The Future Of National Parks

Everyone loves national parks--but are they being loved to death? Join representatives from the Park Service, Department of the Interior, Sierra Club, American Hiking Society, and more to explore the fate of this embattled American institution.

Bruce Hamilton Partnerships shouldn’t be a substitute for direct appropriations. The parks are the heritage and responsibility of all Americans. We all enjoy them, we all own them, and we all need to invest in their future–whether or not Kodak or Coca Cola is having a good day and feels generous. If they want to offer some money to augment existing budgets, that’s fine, but it’s the responsibility of Congress and the administration to appropriate funds to guarantee the perpetuation of the parks.

Don Barry Sponsorship and that kind of philanthropy should be add-on. It should be taking it to the next level. Instead, it is filling in potholes.

SHOULD THE PARKS RAISE FEES?

J.T. Reynolds We’re requesting an entrance-fee increase here [at Death Valley]. Right now it’s $10 and we’re asking to double that. I don’t see a problem with that, and I think the public is OK with it. When they can go a place like Walt Disney World and pay 50 bucks for a Passport, 20 bucks is a bargain.
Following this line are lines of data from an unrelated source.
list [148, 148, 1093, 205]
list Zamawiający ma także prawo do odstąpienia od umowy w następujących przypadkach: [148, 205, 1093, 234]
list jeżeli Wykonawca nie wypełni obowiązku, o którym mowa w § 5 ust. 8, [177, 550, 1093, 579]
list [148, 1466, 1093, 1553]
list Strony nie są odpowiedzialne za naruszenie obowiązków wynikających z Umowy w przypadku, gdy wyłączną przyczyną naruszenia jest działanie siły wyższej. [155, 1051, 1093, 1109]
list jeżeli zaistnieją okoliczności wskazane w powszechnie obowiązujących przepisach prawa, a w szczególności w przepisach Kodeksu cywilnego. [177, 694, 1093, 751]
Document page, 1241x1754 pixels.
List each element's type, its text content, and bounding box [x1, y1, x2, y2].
Scott Silver User fees are at their core anti-democratic, the most aggressive form of taxation ever invented. Parks were set aside so people could interact with wilderness and their natural and cultural heritage. I haven’t been to a national park since fee demo. So long as park managers think of me as their customer, which they now do, then I have no intention of patronizing them.

Dave Foreman I’ve been disappointed with the conservation movement at it’s unwillingness to pay fees. The Golden Eagle Pass is one of the great bargains in America–it ought to be twice the price.